# EXTRACT TO READ:
Friday, January 28, 2011

Week Two - Education

  The mind set of the culture is very unusual to me and I am going to do my best to try to explain why. I have had many conversations with the kids about their goals in life, I always like to do this even with my kids from the school district at home. It is nice to hear the big dreams of a child. Here is no different, most want to be pilots, surgeons, or international lawyers. Even the high school boys have such dreams, which I find odd. By the time I got to high school my friends had realistic dreams of being trilingual international business women, aerospace engineers working for NASA, or famous directors in Hollywood....hahaha sorry ladies had to brag on ya some ; ) But really I think that we had a understanding of our limits and a understanding of the education system and what it was going to take for us to get to the place we wanted to be. I am glad they have big dreams but I am afraid when they get out of Mlolongo they are going to be crushed to realize they can't all be pilots. Saying all of that their whole education system is very strange. They go to school for very long hours, they do not have recess, and everything is very structured. The children are beaten by the teacher if they are not paying attention, they wear uniforms, and are expected to rise and say a little chant every time an adult enters the room. I see some of the kids that are behind in school, I just got a new little boy on my “caseload” named David. He is eight in preschool and CANNOT read anything! He knows most of the sounds of letters but can't even identify them by name. The worse part is that the teacher believes that he is just lazy so screaming at him will make him do his work. He repeats good job every time I say it almost like he has no clue what I am saying. To top it off he is a boy from the community not even an orphan. It has been an uphill battle to try and find ways of teaching David, he cries most everyday and feels very defeated. My mom could whip that school in shape in two weeks top! Not to mention there is only one way of teaching, copying notes from the board, even the preschoolers are expected to copy from the board. I think one of the best things about the education system in America is that it is always evolving. In fact that is what I job at home requires, finding new ways for children to be the most successful. Not here, they are teaching the exact same way they have always been teaching.

# DATA ROWS:
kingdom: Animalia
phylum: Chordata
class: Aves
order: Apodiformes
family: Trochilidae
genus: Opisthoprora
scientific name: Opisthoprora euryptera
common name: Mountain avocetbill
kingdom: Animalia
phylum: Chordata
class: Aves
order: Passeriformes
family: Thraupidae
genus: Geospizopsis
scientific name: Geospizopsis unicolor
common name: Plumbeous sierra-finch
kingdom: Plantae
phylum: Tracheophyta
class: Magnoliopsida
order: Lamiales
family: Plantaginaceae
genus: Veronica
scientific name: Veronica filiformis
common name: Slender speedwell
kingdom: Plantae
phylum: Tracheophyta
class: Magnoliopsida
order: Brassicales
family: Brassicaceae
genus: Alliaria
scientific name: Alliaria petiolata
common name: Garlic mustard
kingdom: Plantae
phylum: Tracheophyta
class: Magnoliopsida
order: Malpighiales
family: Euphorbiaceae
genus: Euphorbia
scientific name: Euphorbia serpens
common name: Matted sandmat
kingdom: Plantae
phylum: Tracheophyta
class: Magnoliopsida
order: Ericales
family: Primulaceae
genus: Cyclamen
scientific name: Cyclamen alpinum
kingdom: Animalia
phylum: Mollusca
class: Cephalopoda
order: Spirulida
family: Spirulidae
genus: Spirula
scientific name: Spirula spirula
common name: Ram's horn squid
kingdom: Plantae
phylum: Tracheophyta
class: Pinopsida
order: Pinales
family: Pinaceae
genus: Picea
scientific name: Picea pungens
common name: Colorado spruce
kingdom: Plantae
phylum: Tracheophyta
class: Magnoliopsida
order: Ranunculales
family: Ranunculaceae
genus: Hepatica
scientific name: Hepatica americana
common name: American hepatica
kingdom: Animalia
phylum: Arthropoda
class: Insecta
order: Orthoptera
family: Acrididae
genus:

# GIVEN PROBLEM 1:
In the blog entry about education in Mlolongo, how old is David?
# GIVEN PROBLEM 2:
According to the blog entry about education in Mlolongo, what do most of the children there want to become? Name every occupation given.
# GIVEN PROBLEM 3:
Continue the blog entry about education in Mlolongo from its final sentence.

# FINAL ANSWER 1:
Eight.

# FINAL ANSWER 2:
Pilots, surgeons, and international lawyers.

# FINAL ANSWER 3:
     The children here have no imagination. None. If you handed a blank piece of paper to a child and told them to draw anything they want the child would be so overwhelmed they probably would not draw anything at all. There is no free thinking encouraged. The kids seriously have no outlet to express themselves, they can't decorate their room, they wear what they are told, and they all have the same hair. Again, this reminds me of my friends and how different we are, could you imagine me and Corie having to dress the same, act the same, and eventually think the same. That would never work! That is what makes our friendship golden, we are different and bring spice to each others lives. Which is probably what is wrong with the country as a whole, everyone just does what they are told. I know I am on a soap box with this one but it is heart breaking to see day in and day out. They are children, children should run around and make up stories and pretend to be cops and robbers. They should be able to learn at their own speed in their own way. Freedom to think, freedom to express, freedom to create!

     I can honestly say that I have never been truly thankful for my education until now. I was always thankful for my teachers (well most of them) and for the impact they made in my life, but not once (not never lol) have I ever thought about the way they taught being grand. I remember Mr. Summerville standing on the tables explaining science and how cool that was, but just the simple science experiments would literally blow these kids out of the water. Maybe when some adults in our church get to retiring age we can start a school here and have people come over for a month at a time and teach the kids.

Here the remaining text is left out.